2. About 99·8% of the administered 131I was rapidly excreted, consistent with renal iodide excretion. The remainder (about 0·2%) was eliminated slowly, with mean half-life 15 days; we call this the slow-turnover component.
3. By the sixth day after the 131I dose, very little [131I]iodide remained in the plasma. The average protein-bound 131I was only 0·0035% of dose/l, with mean half-life 14·1 days; 90% was non-extractable in butanol. Labelled albumin accounted for about 80% of the non-extractable fraction.
4. The distribution space estimated from the slow-turnover component and protein-bound 131I was 34 1, indicating that most of the slow-turnover component is extravascular.

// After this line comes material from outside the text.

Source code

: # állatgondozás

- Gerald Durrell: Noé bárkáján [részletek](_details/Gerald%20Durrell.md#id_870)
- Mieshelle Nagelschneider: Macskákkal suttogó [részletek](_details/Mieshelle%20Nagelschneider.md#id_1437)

5. Stable potassium iodide administration, starting 2 days after giving 131I, had no observable effect on the variables measured.
6. Impairment of renal function delayed [131I]iodide excretion and increased both slow-turnover component and plasma protein-bound 131I.
7. A simple model describing iodine kinetics in athyreotic individuals is suggested. It predicts that the slow-turnover component contains only about 4 μg of iodine and, since this is distributed widely in body tissues, it is unlikely to be of biological significance.